La escalada en Oriente Medio ya se nota en tu bolsillo: gasolina, gas y tipos de interés bajo amenaza

La guerra no se libra solo con misiles. También se combate en los mercados, en las gasolineras y, muy pronto, en la cesta de la compra. La escalada militar entre Estados Unidos, Israel e Irán ha activado una reacción en cadena que ya está golpeando de lleno a la economía mundial y, por extensión, a los bolsillos europeos.

En apenas unas horas, el conflicto ha puesto en jaque uno de los puntos más sensibles del planeta: el estrecho de Ormuz, por donde circula alrededor del 20% del petróleo mundial y una parte clave del gas que se mueve por mar. El mero riesgo de interrupción ha bastado para desatar el pánico.

Petróleo disparado, gas fuera de control

El precio del crudo Brent se ha disparado cerca de un 10%, acercándose a la franja de los 80 dólares por barril, niveles que no se veían desde los momentos de mayor tensión internacional. Pero el golpe más duro llega por el gas, que ha registrado subidas de hasta un 25% en los mercados europeos ante el temor a una crisis de suministro prolongada.
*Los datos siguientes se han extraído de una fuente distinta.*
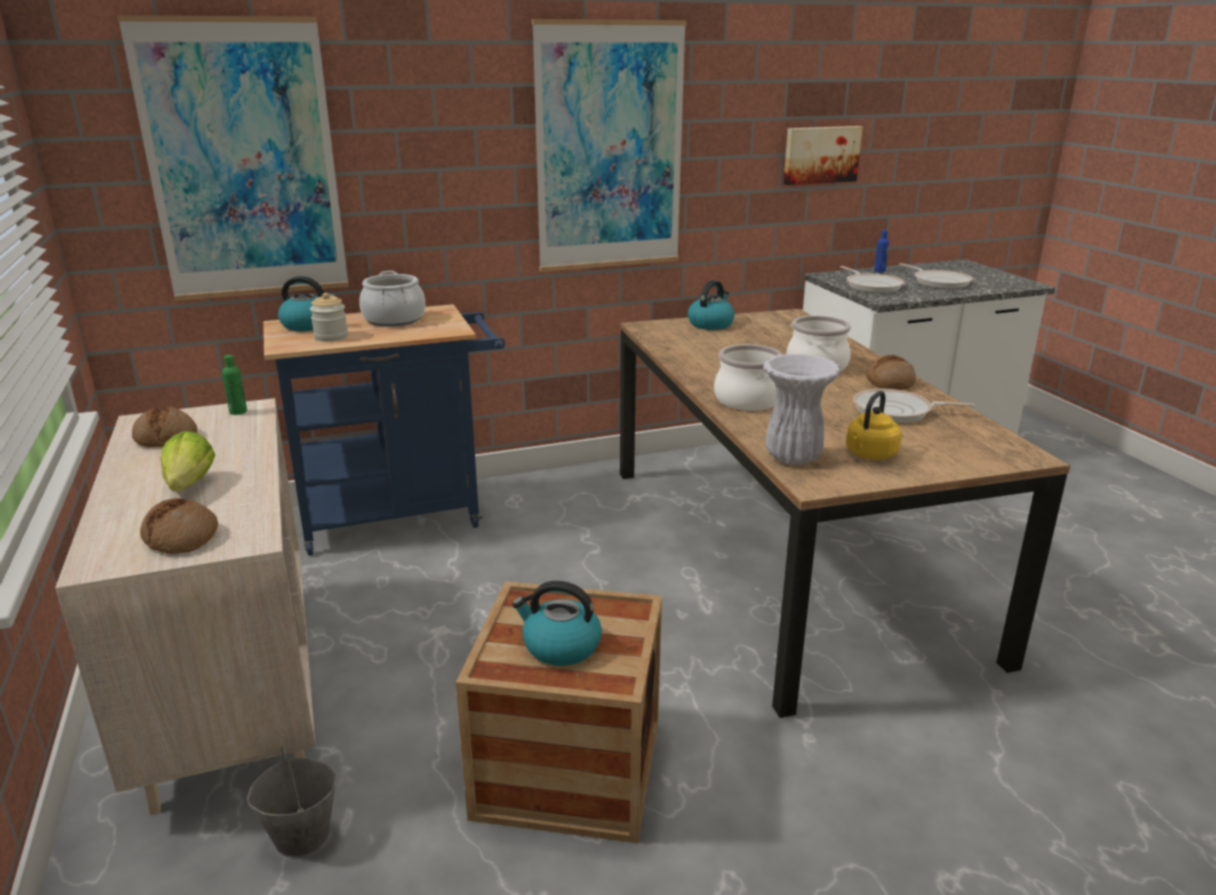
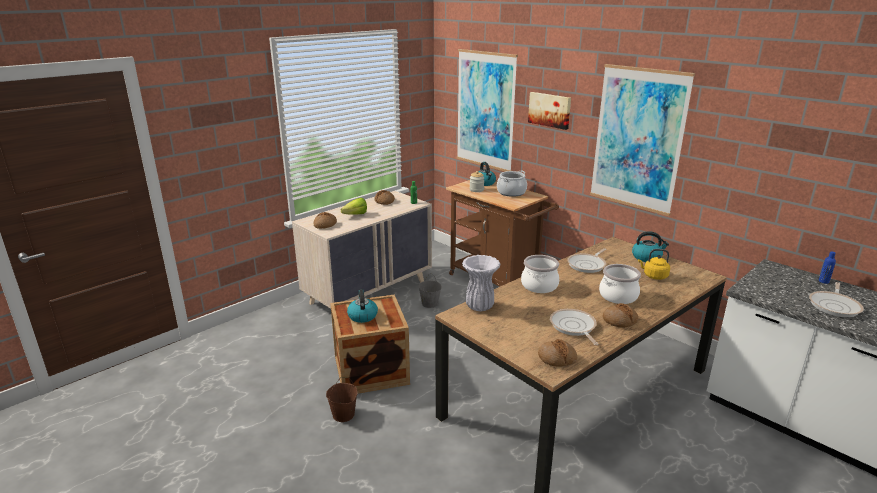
camera: 65 degrees right, 0 degrees up
grey bucket [247,747,337,857] -> grey bucket moved to [418,273,442,308]
blue cart [263,304,505,556] -> brown cart [446,180,559,286]
picture [783,126,863,185] -> picture moved to [528,92,571,130]
frying pan [840,266,905,293] -> frying pan moved to [567,248,607,273]
yellow kettle [846,391,902,460] -> yellow kettle moved to [638,249,670,280]
none -> brown bucket [326,377,358,422]
none -> bread [538,339,577,367]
No se trata de un susto puntual. Los operadores descuentan que, aunque existan rutas alternativas por oleoducto en Arabia Saudí o Emiratos Árabes Unidos, no hay capacidad suficiente para sustituir un cierre real o parcial de Ormuz. Traducido: si la tensión se mantiene, los precios pueden seguir subiendo.

Bolsas en rojo y castigo al consumo

La reacción de los mercados financieros ha sido inmediata. Las principales Bolsas europeas han abierto con fuertes caídas, y el Ibex-35 ha llegado a perder alrededor de un 3%, arrastrado por aerolíneas, turismo y consumo. El mensaje es claro: cuando la energía se encarece, viajar, producir y consumir cuesta más, y las empresas lo pagan en Bolsa.
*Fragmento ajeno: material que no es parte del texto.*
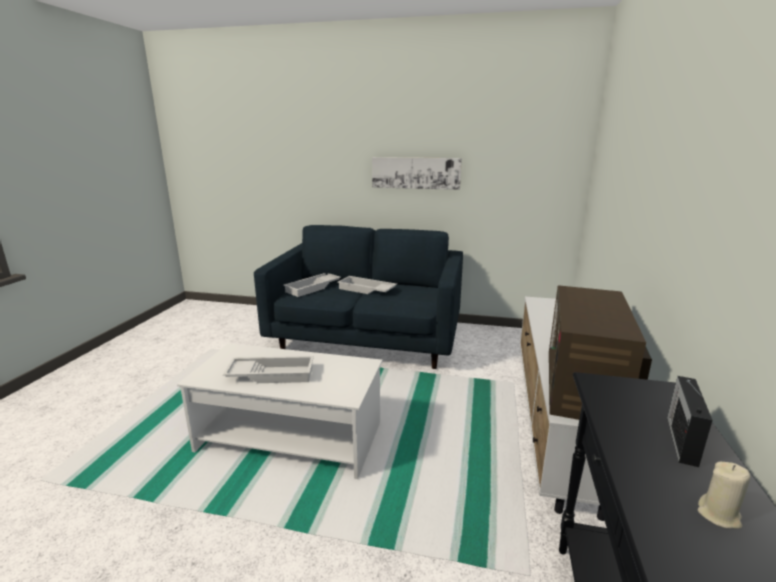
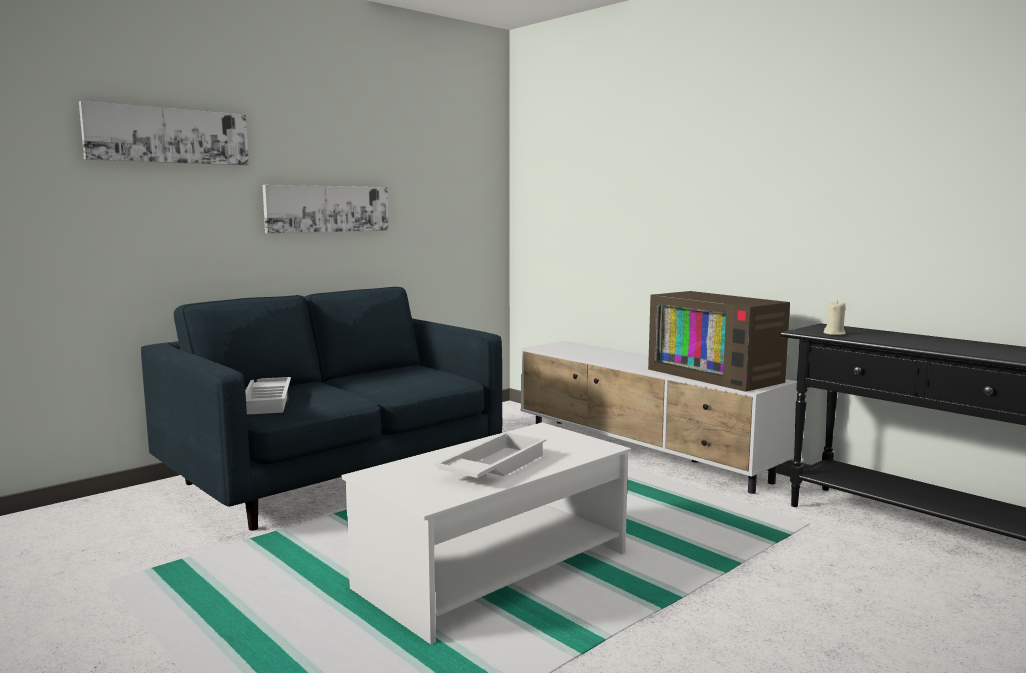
camera: 55 degrees left, 10 degrees down
white tray [337,276,397,294] -> none
radio [667,376,712,467] -> none
beige candle [698,462,750,529] -> beige candle moved to [824,300,846,335]
none -> picture [79,101,249,166]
Las pocas excepciones están en los sectores que se benefician del conflicto: energía y defensa. Petroleras y compañías ligadas al gasto militar suben con fuerza, reflejando una realidad incómoda: la guerra redistribuye el dinero, no lo destruye… pero siempre hacia los mismos.

El miedo se refugia en el oro

Cuando el mundo tiembla, el capital se vuelve conservador. El oro se ha revalorizado con fuerza, acercándose a máximos históricos, mientras monedas consideradas refugio, como el franco suizo, se disparan frente al euro y el dólar. Incluso los bancos centrales empiezan a vigilar estos movimientos para evitar distorsiones mayores.

Es el termómetro clásico del miedo: menos riesgo, menos inversión productiva y más protección ante lo que pueda venir.

Inflación y tipos: el golpe que viene después

El verdadero peligro no está solo en el precio del combustible hoy, sino en lo que viene mañana. Un petróleo caro encarece el transporte, la logística y la producción de bienes básicos. Las empresas trasladan esos costes al consumidor y la inflación vuelve a repuntar.

Con ese escenario, las esperadas bajadas de tipos de interés —especialmente en Estados Unidos— se alejan. Y si los tipos se mantienen altos durante más tiempo, el crédito sigue caro, la inversión se frena y el crecimiento se resiente. Es un círculo que Europa conoce bien… y teme repetir.

¿Cuánto nos va a costar esta guerra?

La factura no se paga en Teherán ni en Washington. Se paga en cada repostaje, en cada recibo energético y en cada compra diaria. La escalada militar ha demostrado, una vez más, que las decisiones geopolíticas de las grandes potencias tienen un impacto directo y tangible en la vida cotidiana de millones de personas.

Mientras los misiles cruzan el cielo de Oriente Medio, aquí el contador sigue corriendo. Y la pregunta ya no es si la guerra tendrá consecuencias económicas, sino cuánto tiempo podremos soportarlas sin que el golpe sea todavía mayor.